Last year I tasted my brother's shortbread and was motivated to try once more. What I loved about his shortbread was that you rolled it in balls and then flattened it with a fork dipped in sugar. Sounds easy and it was.....
The result was a melt-in-your-mouth shortbread that I have been attempting to make for years. No more frustration for me...YAY!!!
Now...my daughter and I whipped in the flour because it didn't say what to do one way or the other. The shortbread turned out very tender but also spread a little rather than holding it's shape. We thought that maybe if we folded in the flour a bit at a time rather than using the mixer the shortbread would retain that cylindrical shape that my brothers had...but would it be as tender? We will try it again next year when we are on a cookie making spree.

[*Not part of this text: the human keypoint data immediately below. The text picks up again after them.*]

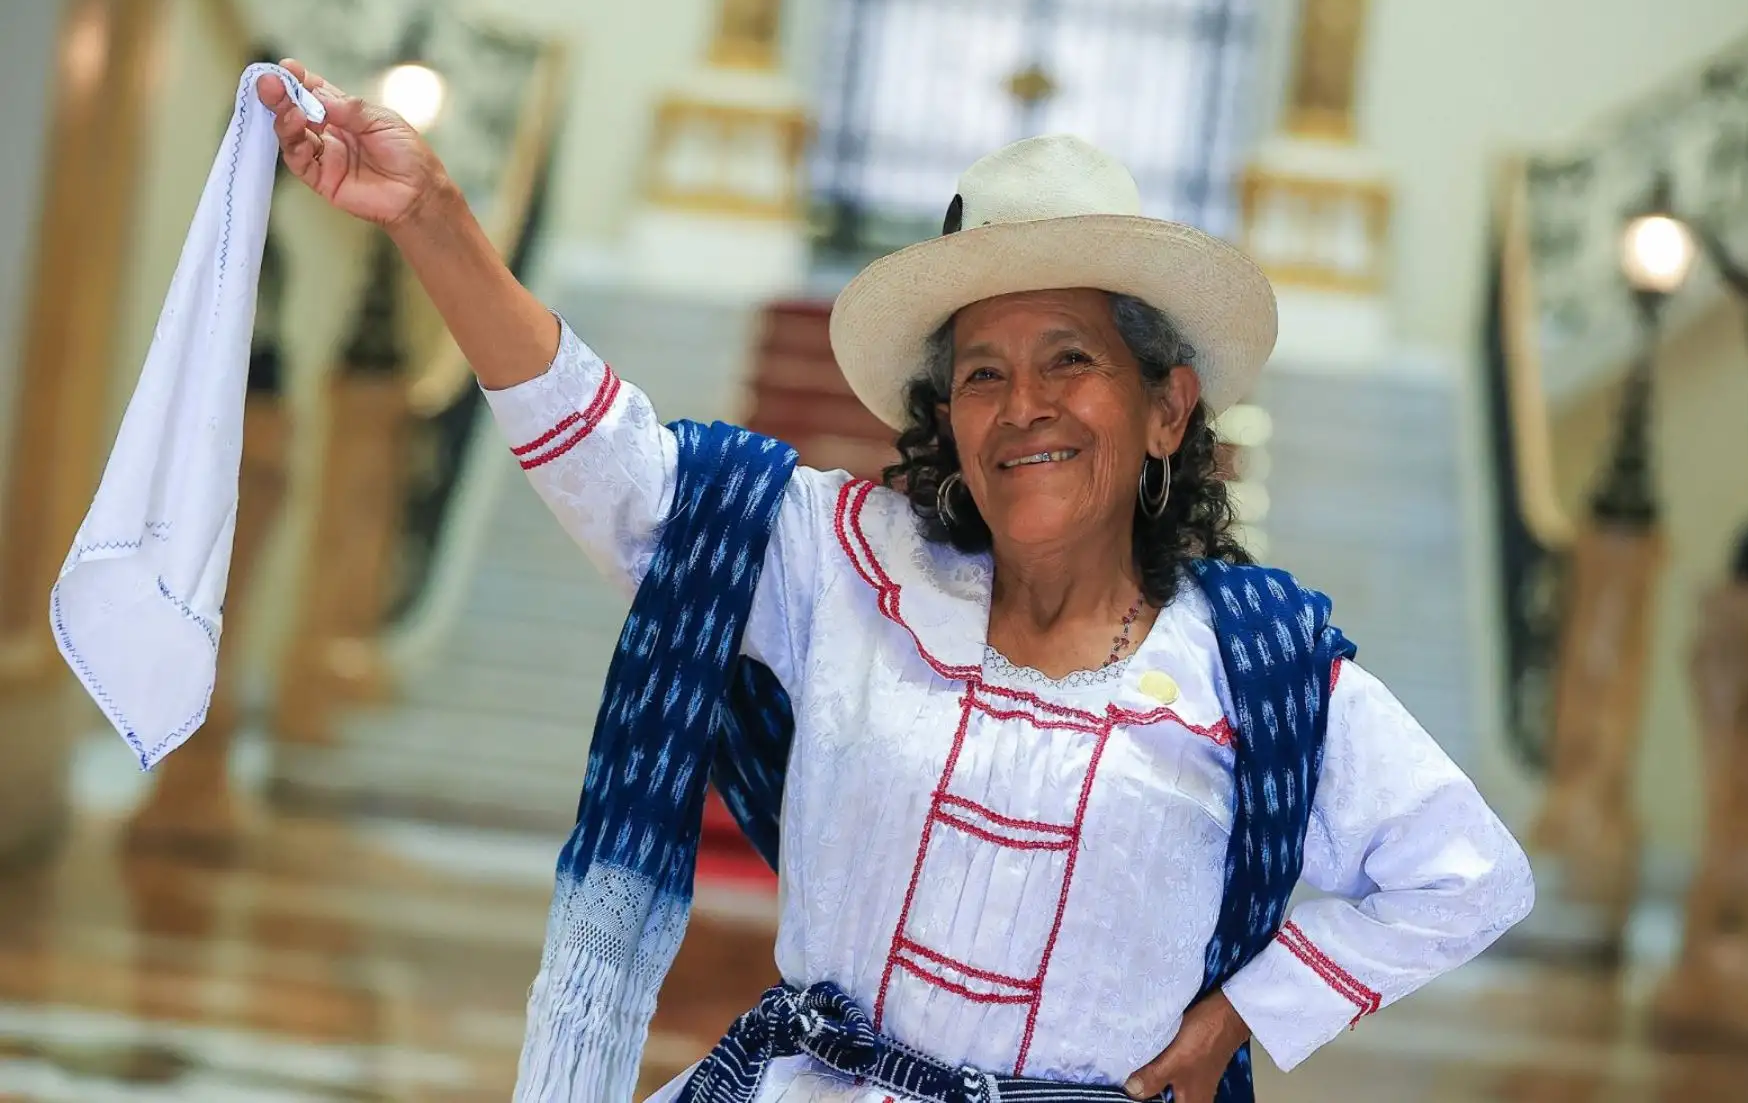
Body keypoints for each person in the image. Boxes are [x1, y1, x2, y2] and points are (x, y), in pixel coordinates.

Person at [257, 61, 1533, 1103]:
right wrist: (434, 219)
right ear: (945, 414)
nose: (1022, 406)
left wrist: (1243, 1016)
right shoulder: (849, 562)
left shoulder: (1252, 666)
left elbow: (1468, 871)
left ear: (1167, 408)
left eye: (1070, 358)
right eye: (982, 371)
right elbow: (621, 471)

Today is Boxing Day and turkey preparing day. My daughter Erin has made a lovely herb butter for beneath the skin. We have my famous potatoes, gravy and stuffing that will come in a later post...sweet potatoes, asparagus and as requested some spaghetti squash. Bon Appetit!!!
**Neil's Shortbread Cookies**
1 lb butter
2 cups all-purpose flour
1 cup icing sugar
1 cup cornstarch
1 tablespoon vanilla
Cream butter until light and fluffy. Sift dry ingredients together twice. Add to butter in a few batches; blend until smooth. Stir in vanilla. Refrigerate dough 15 minutes.
Preheat oven to 300F.
Roll dough into 1-inch balls. Place on ungreased cookie sheet; flatten lightly with floured fork. (We dipped our forks in granulated sugar).Chill cookies on parchment paper-lined cookie trays while oven is preheating.
Bake 20 – 30 minutes or until outer edges start to brown slightly.